To view the complete survey responses, visit www.henry.k12.va.us. The link to the survey is included in the online agenda for the July 14 board meeting, found under the School Board tab.
In other matters, the board:
*Heard from track coach Kevin Underwood, who several meetings ago told the board that the conditions at the Bassett High School track is causing injuries to athletes. Last Thursday, he told the board that he would be willing to relinquish one of his additional pay stipends to help cover the cost of a new track.
*Heard from Director of Human Resources Christy Landon about proposed revisions to school board policies. The policies will be presented to the board for approval at its Aug. 4 meeting.
*Approved an amount not to exceed $200,000 to ABH Staffing (Ameristaff), ABM, and Abacus Staffing for temporary staffing or direct hire staffing fees to fill positions the division is otherwise unable to fill.
*Awarded a contract in the amount of $240,750 from the Coronavirus State and Local Fiscal Recovery Fund (CSLFRF) to Crabtree, Rohrbaugh & Associates for professional A&E services for new HVAC equipment at Laurel Park Middle School.

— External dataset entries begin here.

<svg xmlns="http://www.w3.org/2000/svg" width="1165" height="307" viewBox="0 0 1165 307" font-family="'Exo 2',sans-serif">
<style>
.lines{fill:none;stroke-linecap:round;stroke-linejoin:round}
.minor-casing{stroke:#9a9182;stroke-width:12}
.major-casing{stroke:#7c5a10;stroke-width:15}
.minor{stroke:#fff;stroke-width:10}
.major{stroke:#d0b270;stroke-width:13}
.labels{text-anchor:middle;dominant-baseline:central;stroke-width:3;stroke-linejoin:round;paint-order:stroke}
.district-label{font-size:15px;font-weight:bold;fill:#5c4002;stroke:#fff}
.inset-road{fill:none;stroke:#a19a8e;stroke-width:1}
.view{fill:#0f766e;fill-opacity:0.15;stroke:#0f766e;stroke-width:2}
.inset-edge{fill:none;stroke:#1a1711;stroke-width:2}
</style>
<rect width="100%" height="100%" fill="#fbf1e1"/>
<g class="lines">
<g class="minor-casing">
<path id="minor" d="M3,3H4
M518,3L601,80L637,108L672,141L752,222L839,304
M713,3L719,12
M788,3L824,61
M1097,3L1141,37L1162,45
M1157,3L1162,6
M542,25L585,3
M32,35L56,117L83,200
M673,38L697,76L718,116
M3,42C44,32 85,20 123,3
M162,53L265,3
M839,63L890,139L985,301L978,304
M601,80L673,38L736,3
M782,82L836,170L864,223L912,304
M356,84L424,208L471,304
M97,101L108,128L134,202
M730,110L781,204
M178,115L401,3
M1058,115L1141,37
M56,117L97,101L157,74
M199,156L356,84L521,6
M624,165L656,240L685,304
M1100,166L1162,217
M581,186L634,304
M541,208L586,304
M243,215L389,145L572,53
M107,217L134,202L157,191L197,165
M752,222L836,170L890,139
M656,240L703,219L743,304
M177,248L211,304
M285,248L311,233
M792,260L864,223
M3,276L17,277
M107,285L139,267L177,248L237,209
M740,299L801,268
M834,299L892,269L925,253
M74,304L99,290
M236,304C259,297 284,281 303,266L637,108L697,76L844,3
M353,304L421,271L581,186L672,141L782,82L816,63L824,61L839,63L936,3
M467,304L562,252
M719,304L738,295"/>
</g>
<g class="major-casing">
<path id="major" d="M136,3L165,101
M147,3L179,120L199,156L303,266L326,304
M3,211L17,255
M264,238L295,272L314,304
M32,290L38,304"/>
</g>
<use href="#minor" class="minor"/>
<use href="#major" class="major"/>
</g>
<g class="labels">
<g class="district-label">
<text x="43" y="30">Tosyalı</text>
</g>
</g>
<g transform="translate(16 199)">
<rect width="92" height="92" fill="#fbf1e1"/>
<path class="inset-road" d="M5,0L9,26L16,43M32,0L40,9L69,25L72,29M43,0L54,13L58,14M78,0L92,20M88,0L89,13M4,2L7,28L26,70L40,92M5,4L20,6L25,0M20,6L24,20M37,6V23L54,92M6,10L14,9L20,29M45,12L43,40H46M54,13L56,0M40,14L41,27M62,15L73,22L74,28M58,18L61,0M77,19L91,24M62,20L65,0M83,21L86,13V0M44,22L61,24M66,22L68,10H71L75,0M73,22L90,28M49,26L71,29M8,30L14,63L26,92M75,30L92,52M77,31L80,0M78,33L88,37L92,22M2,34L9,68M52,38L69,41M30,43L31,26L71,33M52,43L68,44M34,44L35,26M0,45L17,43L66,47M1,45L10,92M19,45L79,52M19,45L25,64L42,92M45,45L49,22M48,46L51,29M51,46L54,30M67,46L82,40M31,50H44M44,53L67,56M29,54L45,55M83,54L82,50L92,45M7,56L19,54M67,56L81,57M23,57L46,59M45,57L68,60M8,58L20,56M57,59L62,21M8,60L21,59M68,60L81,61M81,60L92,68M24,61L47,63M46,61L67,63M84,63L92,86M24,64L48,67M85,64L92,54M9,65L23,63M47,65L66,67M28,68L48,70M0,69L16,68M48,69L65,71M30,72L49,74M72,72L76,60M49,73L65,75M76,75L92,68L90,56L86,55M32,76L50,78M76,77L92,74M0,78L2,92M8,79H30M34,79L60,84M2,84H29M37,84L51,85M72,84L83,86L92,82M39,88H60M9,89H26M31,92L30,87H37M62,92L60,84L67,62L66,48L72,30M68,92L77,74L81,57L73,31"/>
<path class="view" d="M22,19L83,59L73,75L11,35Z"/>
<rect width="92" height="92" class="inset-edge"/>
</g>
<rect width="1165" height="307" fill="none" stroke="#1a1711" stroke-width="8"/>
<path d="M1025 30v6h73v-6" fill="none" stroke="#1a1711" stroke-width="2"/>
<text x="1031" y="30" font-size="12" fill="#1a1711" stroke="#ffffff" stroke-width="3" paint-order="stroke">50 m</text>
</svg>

*Approved the Fiscal Year 2022-2023 budget, with changes to reflect a decrease in expected state funding. The board initially approved a total budget request in the amount of $102,422,358, which also was approved by the Board of Supervisors. On June 24, the division learned state funding would be decreased by $1,204,561 from the original introduced state budget.
Dr. David Scott, assistant superintendent for operations and administrative services, told the board that the division’s budget was amended to decrease the facilities category by $773,914 and the instruction category by $430,647 to reconcile the budget with the decreased funding from the state. That brings the total budget request for the fiscal year to $101,217,797, including $18,712,619 in local funding.